Willy serve à mediocridade – 2
Folha de S. Paulo
Domingo, 17 de junho de 1984 – ILUSTRADA – 8º caderno – página 65
Jorge Antunes
A música que usa centros tonais, hoje moda, deve ser entendida como o avanço lógico, pois ela nada tem de demagogia ou retrocesso. As buscas atuais, por mim preconizadas, dos centros tonais, têm a ver com a busca libertária da ordem natural e da liberdade total com solidariedade total. As proibições de Schoenberg tiraram, da música, o humano, o natural, a própria essência da música.
O uso sistemático da quinta justa, da oitava justa e dos acordes perfeitos nada mais é do que a obediência às únicas leis que devem ser obedecidas: as leis naturais, as leis da série harmônica, as leis de Fourier.
A comunidade de compositores brasileiros é muito pequena. Para que ela avance e colabore no avanço geral, é necessário o surgimento dos agitadors defendidos por Oscar Wilde. Com as adaptações correspondentes, afirmo que o General Newton Cruz tem razão quando fala dos agitadores: somos uns intrometidos que nos infiltramos, para semear o descontentamento. Só não concordo com o General em um ponto: no meu entender os agitadores são necessários. Sem eles a civilização não avançaria. O movimento abolicionista no Brasil nasceu entre agitadores poetas e dramaturgos, e não na senzada.

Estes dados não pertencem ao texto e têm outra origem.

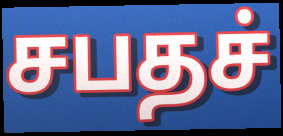
சபதச்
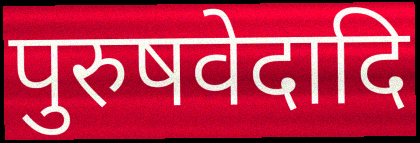
पुरुषवेदादि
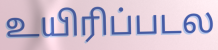
உயிரிப்படல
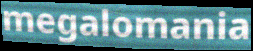
megalomania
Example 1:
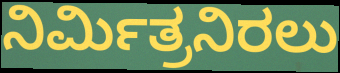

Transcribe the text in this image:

ನಿರ್ಮಿತ್ರನಿರಲು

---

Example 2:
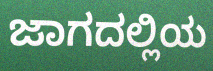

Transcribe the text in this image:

ಜಾಗದಲ್ಲಿಯ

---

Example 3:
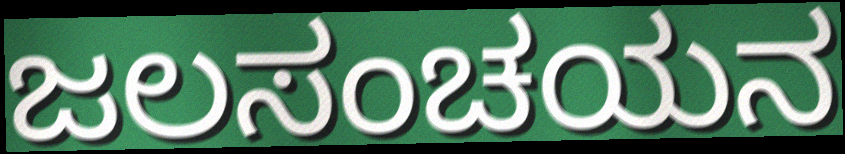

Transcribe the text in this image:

ಜಲಸಂಚಯನ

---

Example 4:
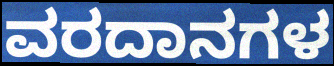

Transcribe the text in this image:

ವರದಾನಗಳ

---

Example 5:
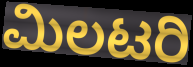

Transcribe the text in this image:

ಮಿಲಟರಿ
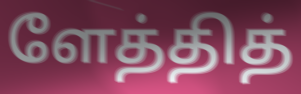
ளேத்தித்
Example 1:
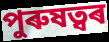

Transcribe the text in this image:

পুৰুষত্বৰ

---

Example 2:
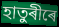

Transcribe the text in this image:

হাতুৰীৰে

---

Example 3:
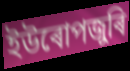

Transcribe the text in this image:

ইউৰোপজুৰি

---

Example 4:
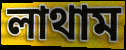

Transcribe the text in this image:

লাথাম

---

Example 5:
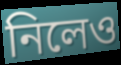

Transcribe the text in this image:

নিলেও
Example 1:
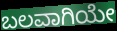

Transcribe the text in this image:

ಬಲವಾಗಿಯೇ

Assim, é preciso que, na comunidade estagnada e amorfa da música brasileira, hoje, surjam agitadores nas academias, nas universidades, nas orquestras, nas escolas de música, preconizando a desobediência às leis ditadas por nossos avós e bisavós e pregando o culto aos intervalos justos, maiores, menores, aos acordes perfeitos, ao som novo, à sintaxe nova e aos centros tonais calcados na série harmônica e nas leis naturais. Essas leis exercem sobre a massa uma autoridade que nunca é questionada. Em todas as apresentações públicas de minha “Elegia Violeta para Monsenhor Romero” o público vário, burguês e proletário (“experts” da Sala Cecília Meireles e operários do Sesi de Brasília), curva-se, emociona-se e aplaude de pé.

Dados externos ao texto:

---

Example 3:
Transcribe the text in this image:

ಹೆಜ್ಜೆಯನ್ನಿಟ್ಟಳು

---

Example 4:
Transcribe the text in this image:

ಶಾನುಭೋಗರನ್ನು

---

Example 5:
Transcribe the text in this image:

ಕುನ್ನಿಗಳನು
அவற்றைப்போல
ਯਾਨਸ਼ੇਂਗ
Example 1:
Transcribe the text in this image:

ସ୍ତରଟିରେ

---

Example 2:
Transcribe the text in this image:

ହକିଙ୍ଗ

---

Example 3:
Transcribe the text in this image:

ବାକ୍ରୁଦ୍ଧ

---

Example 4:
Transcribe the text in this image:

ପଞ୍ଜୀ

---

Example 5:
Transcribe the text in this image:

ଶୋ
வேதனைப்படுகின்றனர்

O triste, neste aspecto de modismo, é a adesão inconsciente de alguns compositores e o ataque de outros, que não se dão conta da verdade ecológica e naturalista da nova corrente estética. Nós, precursores, praticantes e defensores disto que alguns babacas apressados chamam de neotonalismo, nada mais fazemos do que nos aproximarmos do ser humano e da natureza: da série harmônica. Imagine-se a seguinte situação: a guerra atômica total aconteceu. A espécie humana acabou. Mas o vento continua a existir e a pedra também. Uma forte rajada de vento incide sobre o canto vivo, em bizel, de uma pedra. O que acontece? Acontece a série harmônica: o fundamental, a oitava justa, a quinta justa, a quarta justa, a terça maior, etc.